(Items listed in a dataset)
------------------------------------
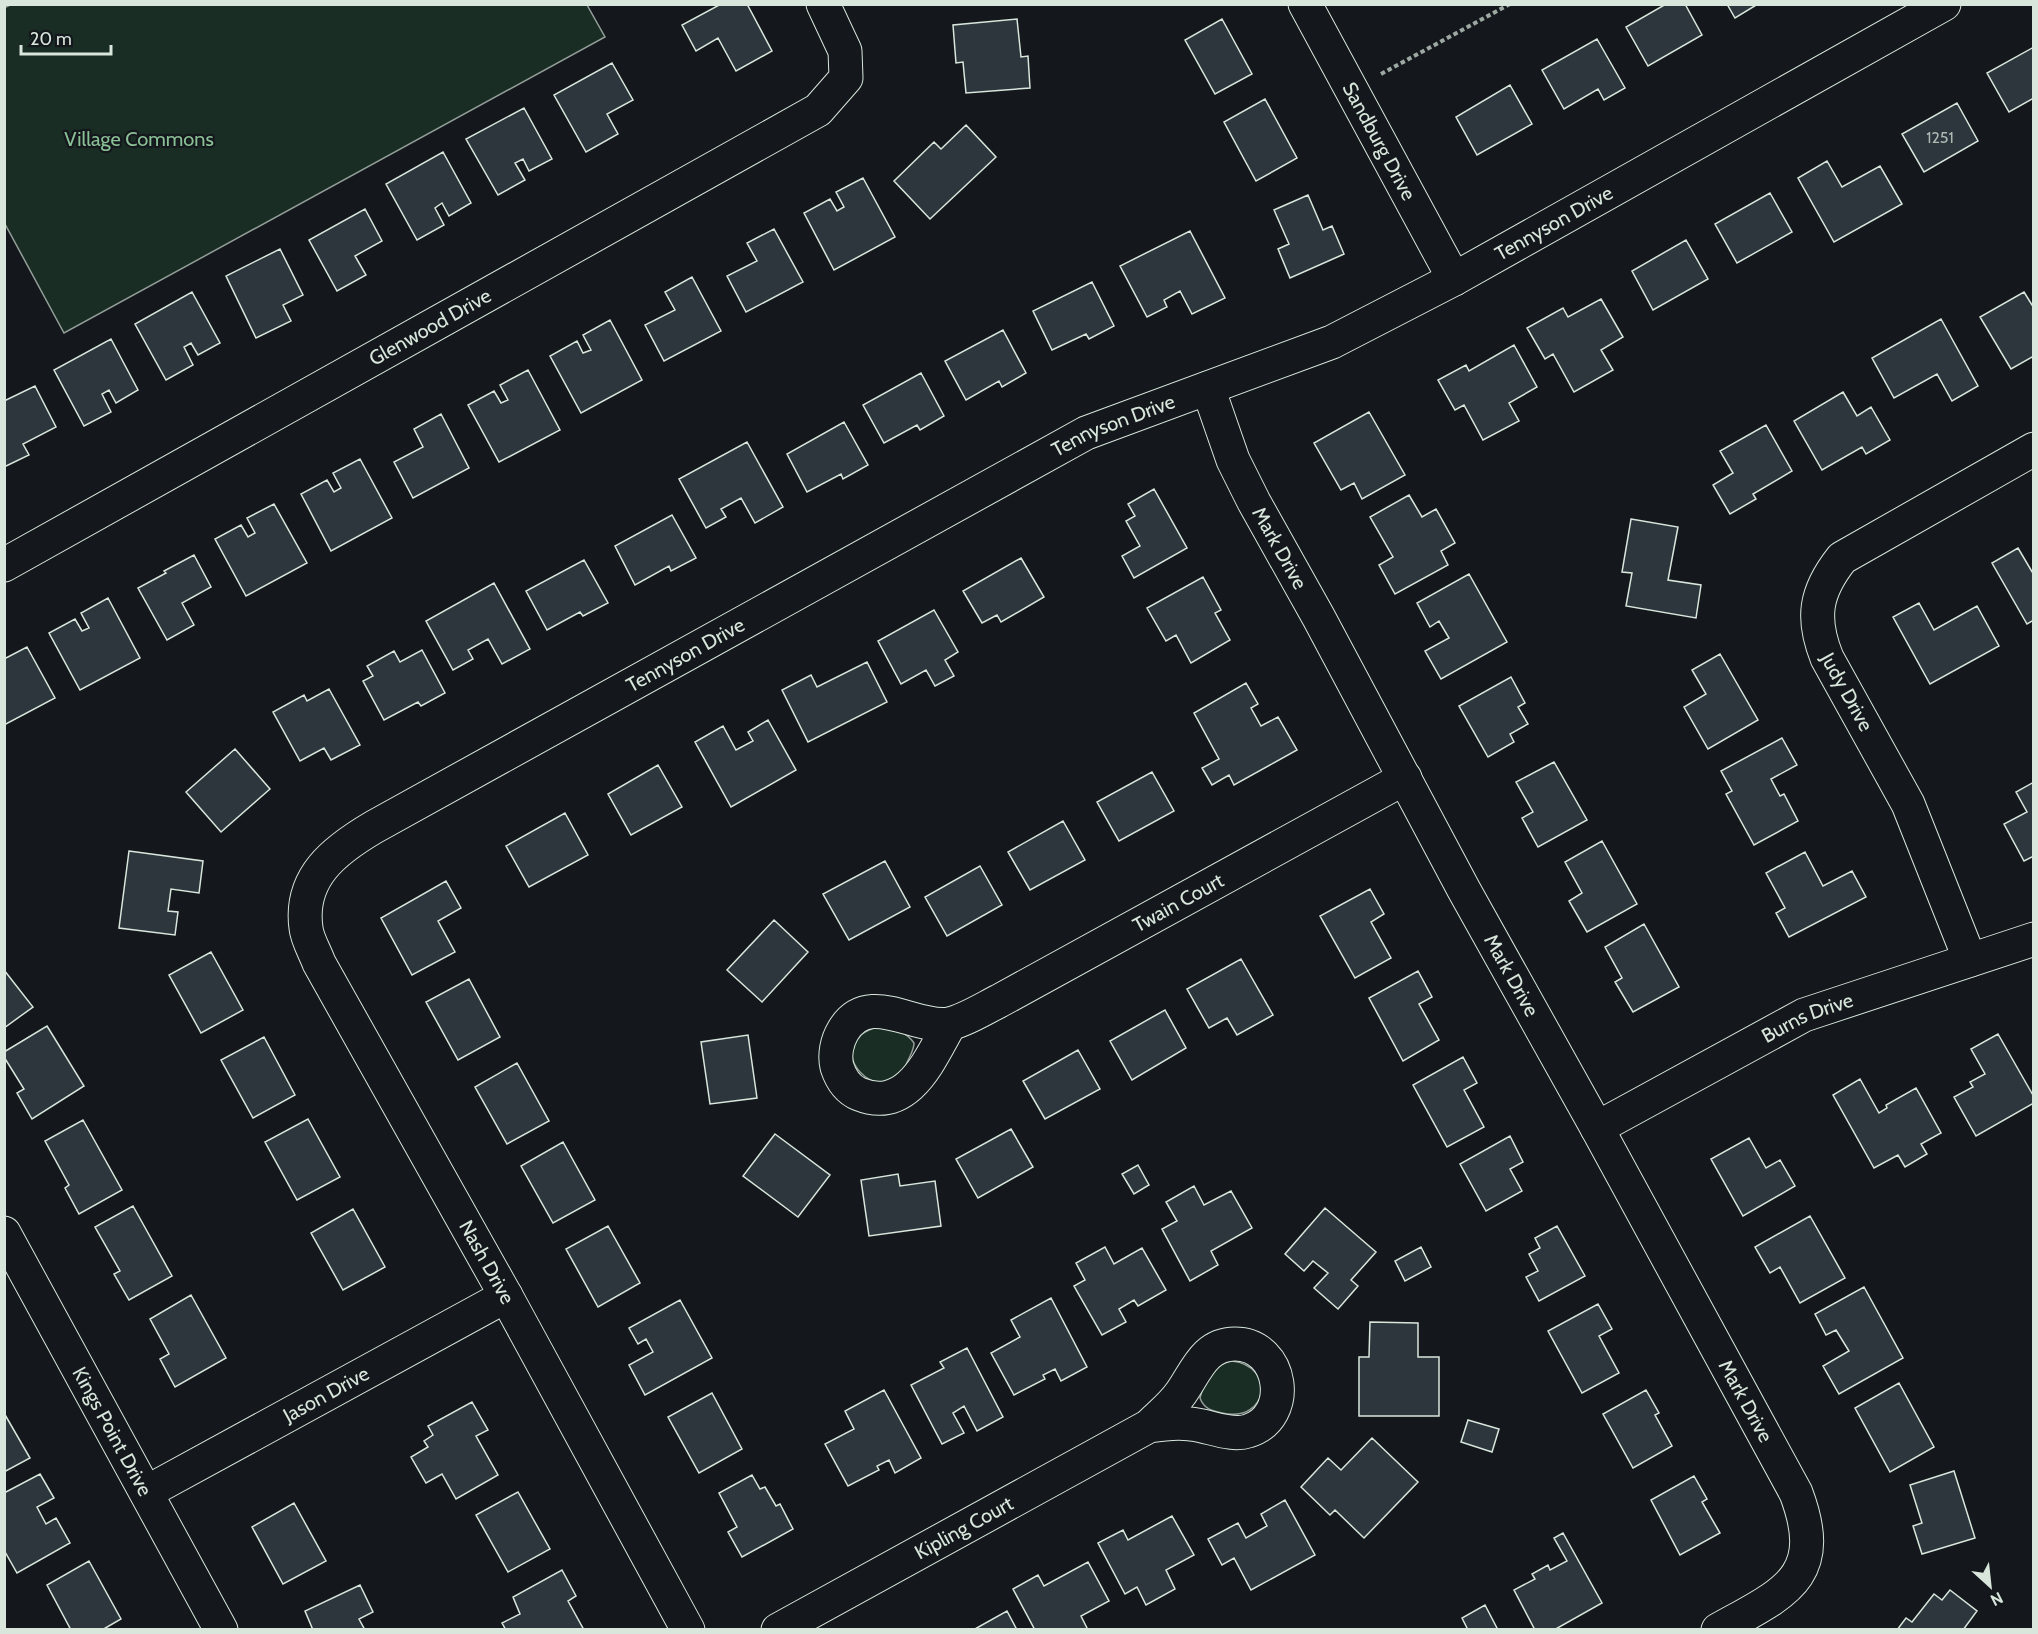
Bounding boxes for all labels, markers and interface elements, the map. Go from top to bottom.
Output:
scale bar [21,18,111,56]
text: 20 m [30,28,72,50]
street label: Sandburg Drive [1338,78,1421,204]
park label: Village Commons [64,127,214,151]
house number: 1251 [1926,128,1954,147]
street label: Tennyson Drive [1491,180,1617,266]
street label: Glenwood Drive [365,283,495,371]
street label: Tennyson Drive [1047,389,1178,462]
street label: Mark Drive [1247,503,1312,593]
street label: Tennyson Drive [622,612,749,697]
street label: Judy Drive [1815,648,1878,735]
street label: Twain Court [1129,868,1228,937]
street label: Mark Drive [1479,930,1544,1021]
street label: Burns Drive [1757,988,1856,1048]
street label: Nash Drive [454,1216,520,1308]
street label: Mark Drive [1714,1356,1778,1446]
street label: Jason Drive [278,1361,373,1428]
street label: Kings Point Drive [67,1363,157,1500]
street label: Kipling Court [910,1491,1017,1564]
north arrow [1960,1556,2020,1616]
text: N [1987,1588,2006,1610]

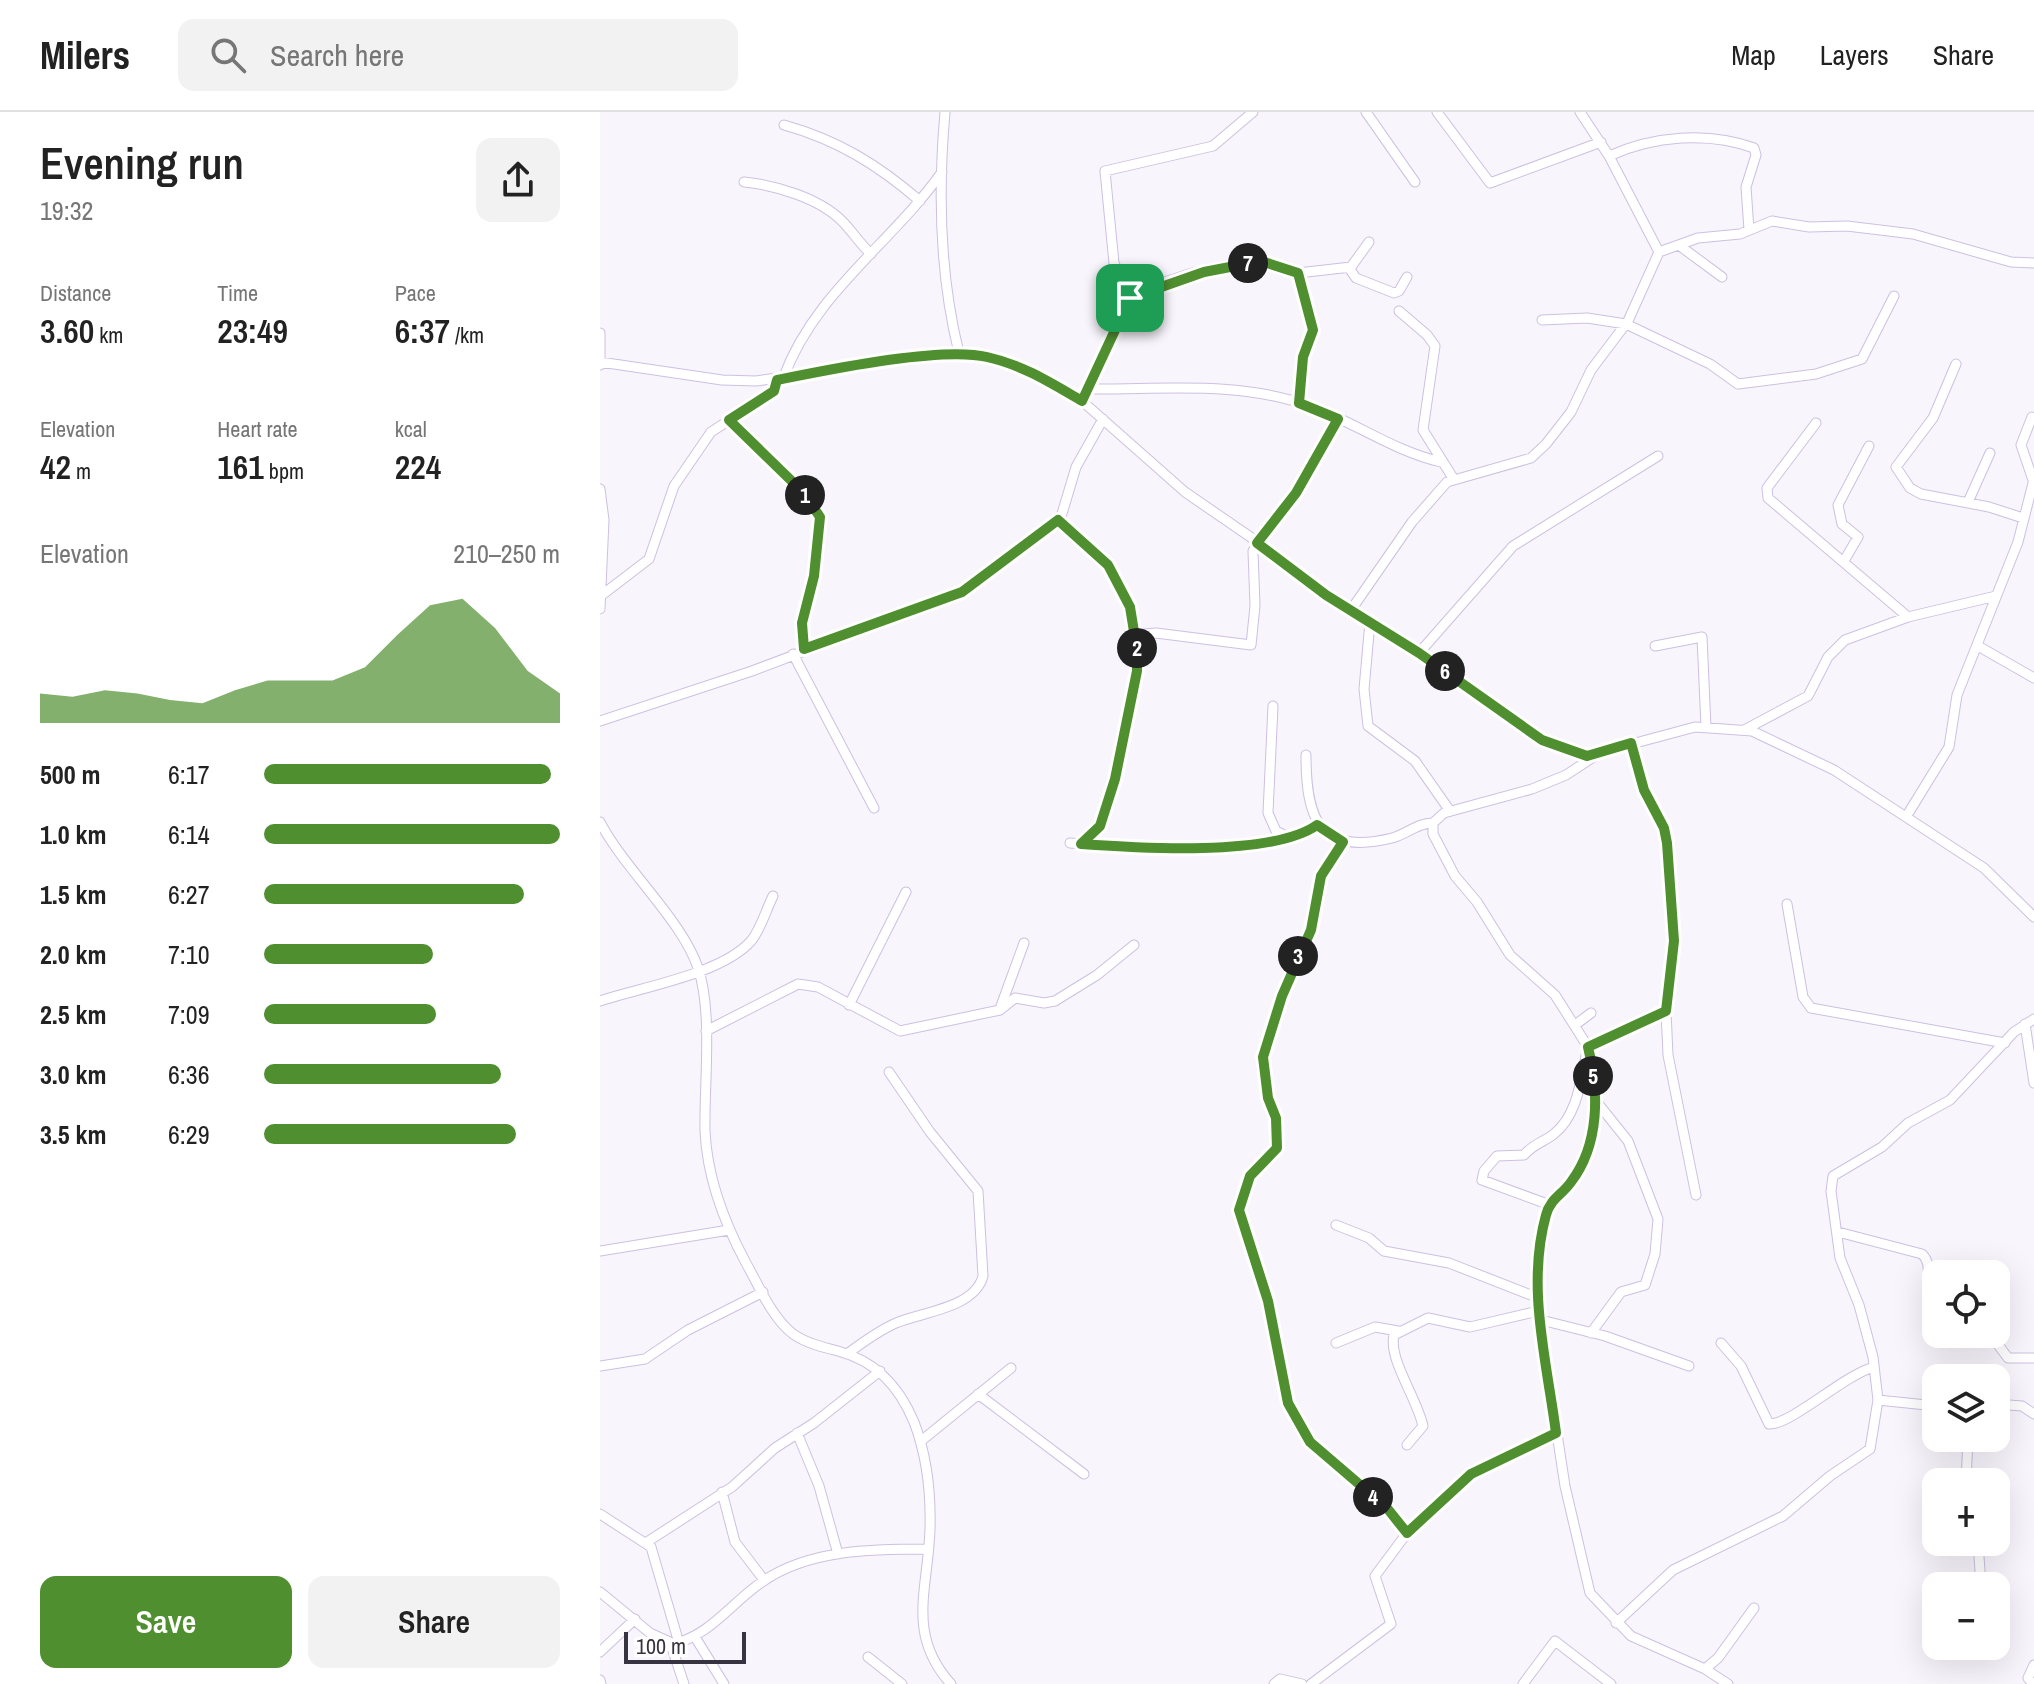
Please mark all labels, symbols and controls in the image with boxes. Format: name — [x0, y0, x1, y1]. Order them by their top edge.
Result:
------------------------------------
WORK ORDER » Starting from the line with "Please mark all", write out every remaining line of the data above exactly, the final line included, and nothing before it.

ANSWER FOR THE TASK »
Please mark all labels, symbols and controls in the image with boxes. Format: name — [x0, y0, x1, y1]. Order them by their top edge.
Result:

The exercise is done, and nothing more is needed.